SBI Blue Chip is a fine choice in this category. The fund, more than a decade old, has a strong long-term track record, doing very well after 2011. Over three years and five years, with annualised returns of 19-21 per cent, it has beaten the benchmark S&P BSE 500 comfortably, by more than 7 percentage points.

The winning consistency is quite high; on a one-year daily rolling return basis, the fund has done better than the benchmark almost 95 per cent of the time. It has delivered well during market upsides and contained downsides effectively.

The fund also figures in the top quartile in the large-cap category over long periods, doing better than peers such as Birla Sun Life Frontline Equity and ICICI Prudential Focused Bluechip Equity.

The track record would have been more impressive but for the dip in performance in recent times. SBI Blue Chip’s 21 per cent return last year is a tad lower than the benchmark’s 22 per cent and is also less than the category average. This could be due to the cautious approach adopted by the fund in the wake of a rising market and the demonetisation move in November.

Safe play could pay off

While it invests predominantly (70-80 per cent of the corpus) in large-cap stocks, the fund also takes mid-cap exposure of up to 20 per cent to give a kicker to returns. But over the last year, the mid-caps have been pared considerably — from about 18 per cent of the corpus in December 2015 to about 11 per cent in January 2017. Also, the fund upped allocation to cash and equivalents sharply from November; they account for nearly 14 per cent of the corpus as of January 2017.

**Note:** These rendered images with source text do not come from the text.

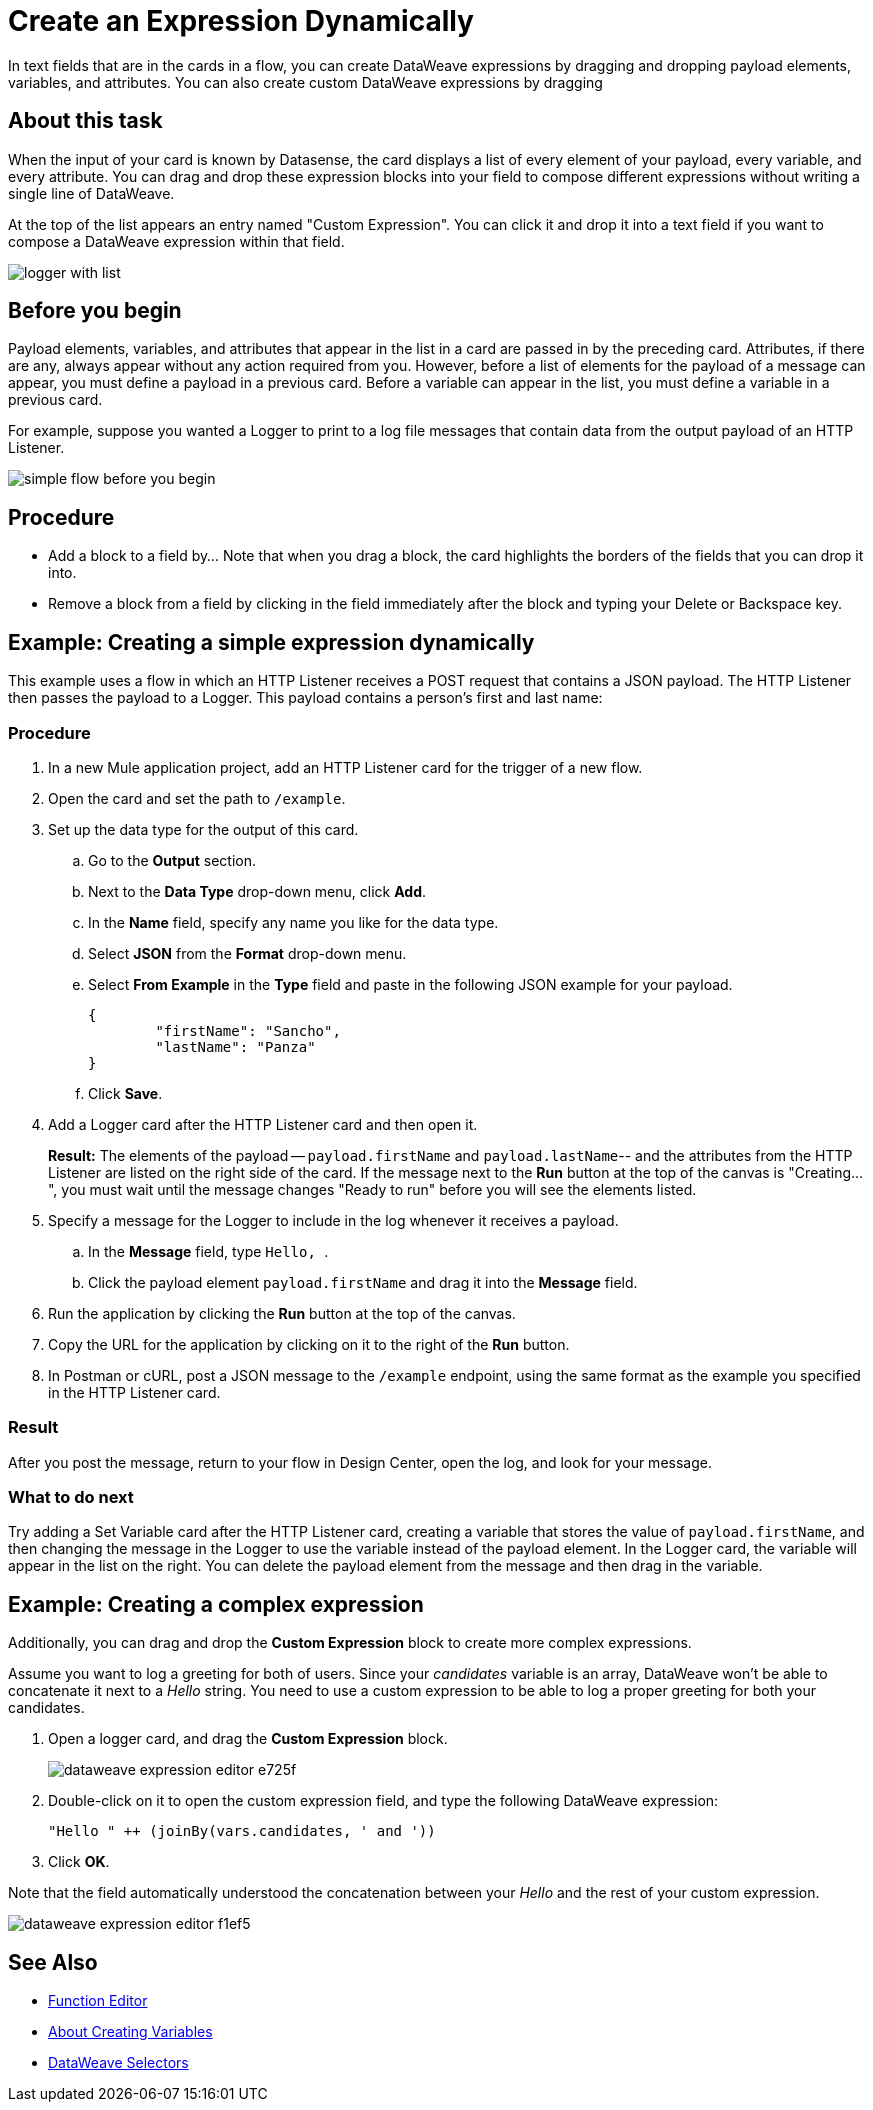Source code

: = Create an Expression Dynamically
:imagesdir: ../assets/images

In text fields that are in the cards in a flow, you can create DataWeave expressions by dragging and dropping payload elements, variables, and attributes. You can also create custom DataWeave expressions by dragging

== About this task




When the input of your card is known by Datasense, the card displays a list of every element of your payload, every variable, and every attribute. You can drag and drop these expression blocks into your field to compose different expressions without writing a single line of DataWeave.

At the top of the list appears an entry named "Custom Expression". You can click it and drop it into a text field if you want to compose a DataWeave expression within that field.

image::logger-with-list.png[]

== Before you begin

Payload elements, variables, and attributes that appear in the list in a card are passed in by the preceding card. Attributes, if there are any, always appear without any action required from you. However, before a list of elements for the payload of a message can appear, you must define a payload in a previous card. Before a variable can appear in the list, you must define a variable in a previous card.

For example, suppose you wanted a Logger to print to a log file messages that contain data from the output payload of an HTTP Listener.

image::simple-flow-before-you-begin.png[]

== Procedure

* Add a block to a field by...  Note that when you drag a block, the card highlights the borders of the fields that you can drop it into.
* Remove a block from a field by clicking in the field immediately after the block and typing your Delete or Backspace key.

== Example: Creating a simple expression dynamically

This example uses a flow in which an HTTP Listener receives a POST request that contains a JSON payload. The HTTP Listener then passes the payload to a Logger. This payload contains a person's first and last name:


=== Procedure

. In a new Mule application project, add an HTTP Listener card for the trigger of a new flow.
. Open the card and set the path to `/example`.
. Set up the data type for the output of this card.
.. Go to the *Output* section.
.. Next to the *Data Type* drop-down menu, click *Add*.
.. In the *Name* field, specify any name you like for the data type.
.. Select *JSON* from the *Format* drop-down menu.
.. Select *From Example* in the *Type* field and paste in the following JSON example for your payload.
+
[source,JSON,linenums]
----
{
	"firstName": "Sancho",
	"lastName": "Panza"
}
----
.. Click *Save*.
. Add a Logger card after the HTTP Listener card and then open it.
+
*Result:* The elements of the payload -- `payload.firstName` and `payload.lastName`-- and the attributes from the HTTP Listener are listed on the right side of the card. If the message next to the *Run* button at the top of the canvas is "Creating...", you must wait until the message changes "Ready to run" before you will see the elements listed.
. Specify a message for the Logger to include in the log whenever it receives a payload.
.. In the *Message* field, type ```Hello, ```.
.. Click the payload element `payload.firstName` and drag it into the *Message* field.
. Run the application by clicking the *Run* button at the top of the canvas.
. Copy the URL for the application by clicking on it to the right of the *Run* button.
. In Postman or cURL, post a JSON message to the `/example` endpoint, using the same format as the example you specified in the HTTP Listener card.

=== Result

After you post the message, return to your flow in Design Center, open the log, and look for your message.

=== What to do next

Try adding a Set Variable card after the HTTP Listener card, creating a variable that stores the value of `payload.firstName`, and then changing the message in the Logger to use the variable instead of the payload element. In the Logger card, the variable will appear in the list on the right. You can delete the payload element from the message and then drag in the variable.


== Example: Creating a complex expression

Additionally, you can drag and drop the *Custom Expression* block to create more complex expressions.

Assume you want to log a greeting for both of users. Since your _candidates_ variable is an array, DataWeave won't be able to concatenate it next to a _Hello_ string. You need to use a custom expression to be able to log a proper greeting for both your candidates.

. Open a logger card, and drag the *Custom Expression* block.
+
image::dataweave-expression-editor-e725f.png[]
. Double-click on it to open the custom expression field, and type the following DataWeave expression:
+
[source,DataWeave,linenums]
----
"Hello " ++ (joinBy(vars.candidates, ' and '))
----
. Click *OK*.

Note that the field automatically understood the concatenation between your _Hello_ and the rest of your custom expression.

image::dataweave-expression-editor-f1ef5.png[]

== See Also

* xref:function-editor-concept.adoc[Function Editor]
* xref:to-create-and-populate-a-variable.adoc[About Creating Variables]
* xref:mule-runtime::dataweave-selectors.adoc[DataWeave Selectors]
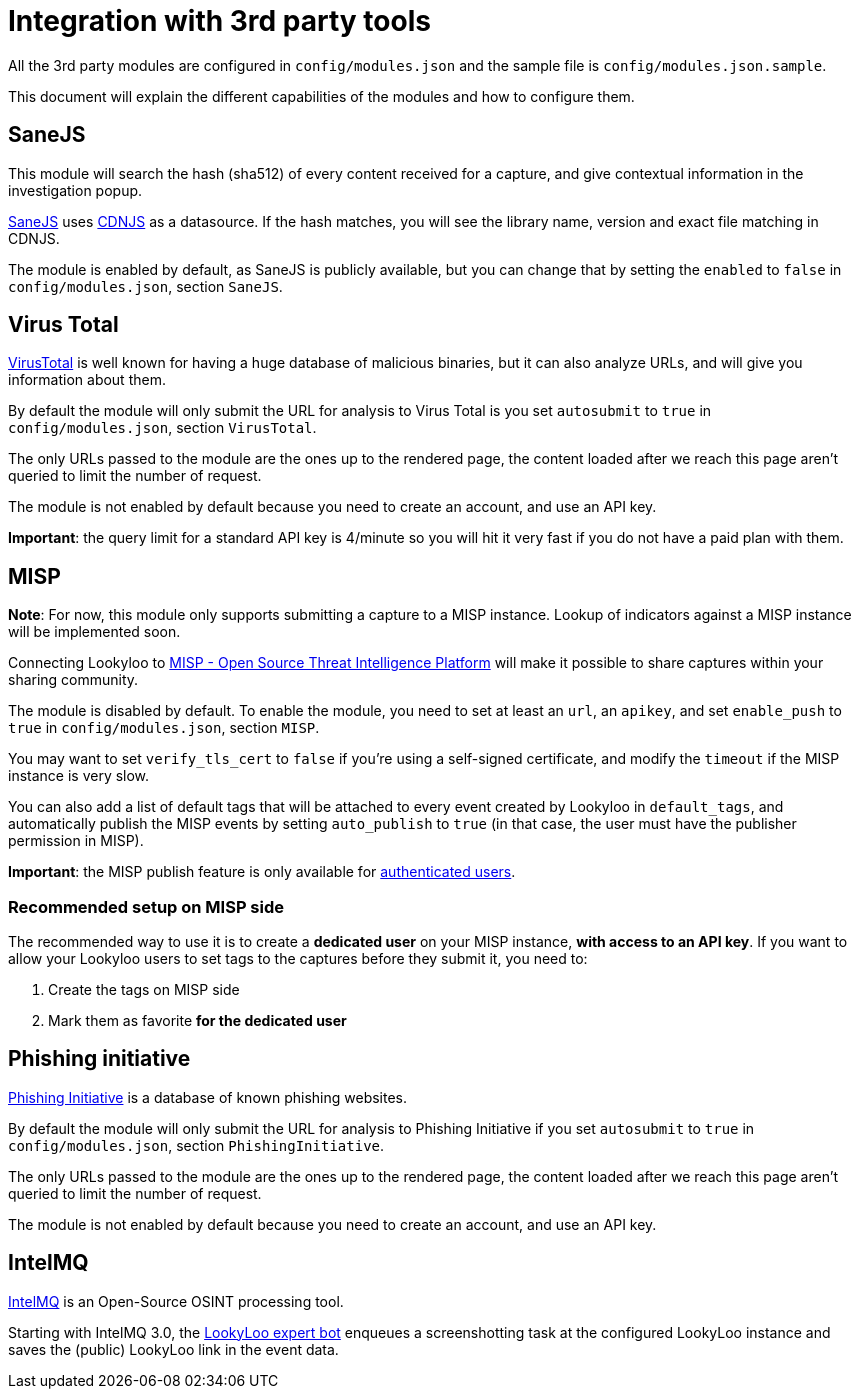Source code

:[id="integrations"]
= Integration with 3rd party tools

All the 3rd party modules are configured in `config/modules.json` and the sample file is `config/modules.json.sample`.

This document will explain the different capabilities of the modules and how to configure them.

== SaneJS

This module will search the hash (sha512) of every content received for a capture,
and give contextual information in the investigation popup.

link:https://github.com/Lookyloo/sanejs[SaneJS] uses link:https://cdnjs.com/[CDNJS] as a datasource.
If the hash matches, you will see the library name, version and exact file matching in CDNJS.

The module is enabled by default, as SaneJS is publicly available, but you can change that by
setting the `enabled` to `false` in `config/modules.json`, section `SaneJS`.

== Virus Total

link:https://www.virustotal.com/[VirusTotal] is well known for having a huge database of
malicious binaries, but it can also analyze URLs, and will give you information about them.

By default the module will only submit the URL for analysis to Virus Total is you set
`autosubmit` to `true` in `config/modules.json`, section `VirusTotal`.

The only URLs passed to the module are the ones up to the rendered page,
the content loaded after we reach this page aren't queried to limit the number of request.

The module is not enabled by default because you need to create an account, and use
an API key.

**Important**: the query limit for a standard API key is 4/minute so you will hit
it very fast if you do not have a paid plan with them.

== MISP

**Note**: For now, this module only supports submitting a capture to a MISP instance.
Lookup of indicators against a MISP instance will be implemented soon.

Connecting Lookyloo to link:https://www.misp-project.org/[MISP - Open Source Threat Intelligence Platform]
will make it possible to share captures within your sharing community.

The module is disabled by default. To enable the module, you need to set at least an
`url`, an `apikey`, and set `enable_push` to `true` in `config/modules.json`, section `MISP`.

You may want to set `verify_tls_cert` to `false` if you're using a self-signed certificate,
and modify the `timeout` if the MISP instance is very slow.

You can also add a list of default tags that will be attached to every event created by Lookyloo
in `default_tags`, and automatically publish the MISP events by setting `auto_publish` to `true`
(in that case, the user must have the publisher permission in MISP).

**Important**: the MISP publish feature is only available for xref:lookyloo-auth.adoc[authenticated users].

=== Recommended setup on MISP side

The recommended way to use it is to create a **dedicated user** on your MISP instance,
**with access to an API key**. If you want to allow your Lookyloo users to set tags to the captures
before they submit it, you need to:

1. Create the tags on MISP side
2. Mark them as favorite **for the dedicated user**

== Phishing initiative

link:https://phishing-initiative.fr[Phishing Initiative] is a database of known phishing websites.

By default the module will only submit the URL for analysis to Phishing Initiative if you set
`autosubmit` to `true` in `config/modules.json`, section `PhishingInitiative`.

The only URLs passed to the module are the ones up to the rendered page,
the content loaded after we reach this page aren't queried to limit the number of request.

The module is not enabled by default because you need to create an account, and use
an API key.

== IntelMQ

link:https://intelmq.readthedocs.io/[IntelMQ] is an Open-Source OSINT processing tool.

Starting with IntelMQ 3.0, the
link:https://intelmq.readthedocs.io/en/latest/user/bots.html#lookyloo[LookyLoo expert bot]
enqueues a screenshotting task at the configured LookyLoo instance and saves the
(public) LookyLoo link in the event data.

The market and mid-cap stocks revived strongly after the demonetisation blues of November and December, putting SBI Bluechip on the back foot. But playing it safe could work to the fund’s advantage. Many uncertainties, both local and global, persist and the fund seems well-positioned to move in quick time and make use of any market weakness that may arise. The fund’s performance was also affected by it being underweight on stocks in the financials, metals, consumer staples and utilities sector. It has now taken some exposure to metal stocks.

Growth investing approach

SBI Blue Chip follows a growth investing approach. While this can mean bets on some expensive stocks, the risk is reduced by a large portfolio. Of the nearly 50 stocks, only HDFC Bank has a share of more than 5 per cent in the corpus. While the portfolio turnover is on the higher side, it helps that, of late, the fund’s expense ratio has been reduced.

The fund has been able to pick multi-baggers such as Motherson Sumi and Pidilite Industries that have boosted long-term returns. There have been some missteps too, such as paring stake last year in Reliance Industries; the stock has rallied of late.

Overall, though, the right moves have outnumbered the wrong ones. Sector rotation has been astute too. Over the past year, the fund has cut stake in software and pharma stocks that have been under pressure while upping bets on the auto sector that has done well. Banks, despite cut in exposure last year, form the largest sector holding.